Bir sürü para tefecilerin elinde dolaşıyor. Halkı perişan ediyor bu tefeciler. Yatırımcılar sıkıştıklarında ihtiyaç duydukları parayı devletten kredi olarak alamadıklarında tefecilerin eline düşüyorlar ve bitiyorlar. En büyük kötülük tefeciliktir ve bana göre Batman’ın en acil sorunu da tefeciliktir. Devletin çok acilen bu işe bir el atması lazım. O paralar en azından bankalarda kalsa, kredi olarak halka dağıtırsa hiç değilse o kişi batmaz. En azından bankanın kredileri halkı batırmıyor. Tefeciler halkı batırıyor. Özellikle devlet eğer gerçekten sanayici olan yatırımcıya ucuz bir kredi kullandırabilse iyi olur. İşte o zaman Batman belki sanayi şehri olabilir. Batman’ın en önemli sorunu bana göre tefecilik ve ciddi tedbirlerin alınması gerektiğini düşünüyorum. Yoksa daha çok ocaklar sönecek.

-Sermayeyi bölgeye çekmek için neler yapmak gerekiyor?

Hepimizin tek beklentisi var, bu barış süreci. Bu sürecin iyi sonuçlanması lazım ki, yatırımcı gelsin. Bir yatırımcı niyetlense de durum kötüleşince duruyor. Huzur olursa bir yerde sermaye gelir. Huzur yoksa sermaye de gelmez.

-Zor biri misiniz?

Her şey bu andır. Yarın gittiğin zaman ne götüreceksin; bir kefen. Eğer bu dünya hayatı çalışıp üretiyorsan, başkalarına da faydalı olabiliyorsan güzeldir. İşkolik olduğumu söyleyebilirim. Sabah çok erken saatlerde gelirim. Her işimin başında dururum. Çalışmakla dünya güzelliğine güzellik katarsınız. Biz neye el atmışsak pişman olmadık. Çok şükür başardık. Personellerimizi daha çok bölge insanından seçiyoruz.
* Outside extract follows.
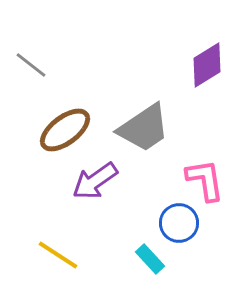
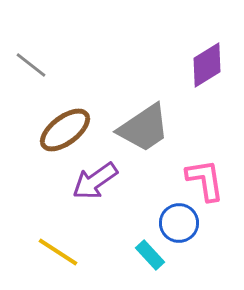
yellow line: moved 3 px up
cyan rectangle: moved 4 px up
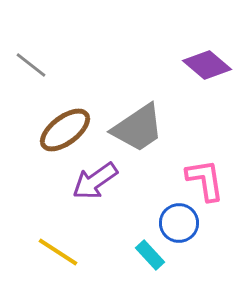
purple diamond: rotated 72 degrees clockwise
gray trapezoid: moved 6 px left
Yurtdışındaki işyerlerimizde de aynı şekilde…

-Nasıroğlu Vakfı kaç senedir devam ediyor?

Biz zekâtlarımızı vakıfta değerlendiriyoruz. Önceleri yazıhanede yoksullara dağıtıyorduk. Olmuyordu. Bazıları birkaç kez alıyordu. Bazılarını kırıyorduk. İşin ehli olmayanlar gelip para alıyordu. Sıkıntı veriyordu. Bazen mahallere gidip gıda dağıtırdık. O da olmadı. Dedik ne yapalım. İyisi mi bu üniversite talebelerine burs verelim diye düşündük ve 100 kişiyle başladık. Zamanla bunu artırıp 1500’e çıkardı. Yaklaşık 13 yıldır Nasıroğlu vakfı öğrencilere burs vermeye devam ediyor. Av. Sabih Ataç’la devamlı istişarelerde bulunuyoruz. Güzel fikirler veriyor. Batman da gıda bankası var ve buradan 600 hane faydalanıyor. Herkesin bir kartı var. Kartıyla oradan ihtiyacını alıp eve gidiyor. Yardımı kimin ettiğini de bilmiyor. Böylesi daha iyi. Yardımlar da amacına ulaşmış oluyor. İleride imkânlar olursa onların ailesinden bir iki kişiyi de çalıştırabiliriz. Gıda bankası daha mantıklı geliyor bana.